**Collected data**

+ + +

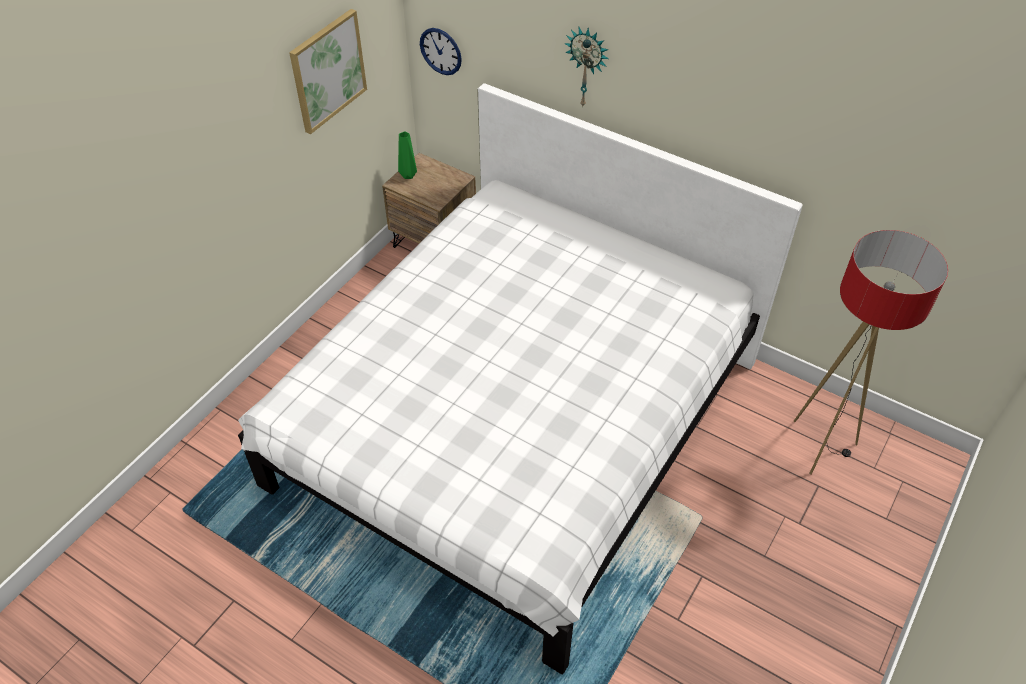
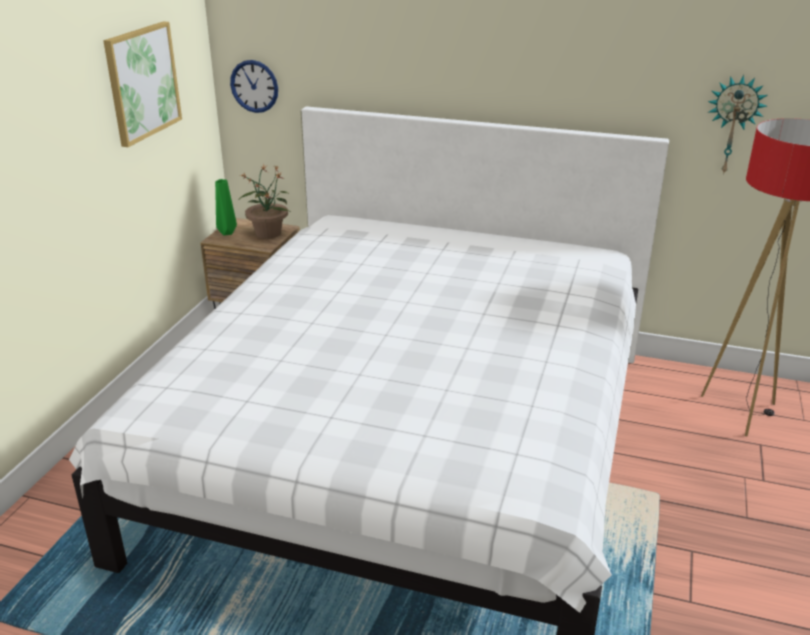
camera: 15 degrees left, 20 degrees down
wall clock [564,27,609,108] -> wall clock moved to [708,75,768,175]
none -> potted plant [239,164,289,239]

+ + +

**Assignment**
Output, unchanged, only the lines from the one that holds "wall clock [564,27,609,108]" through the last line of the material above.

**Finished exercise**
wall clock [564,27,609,108] -> wall clock moved to [708,75,768,175]
none -> potted plant [239,164,289,239]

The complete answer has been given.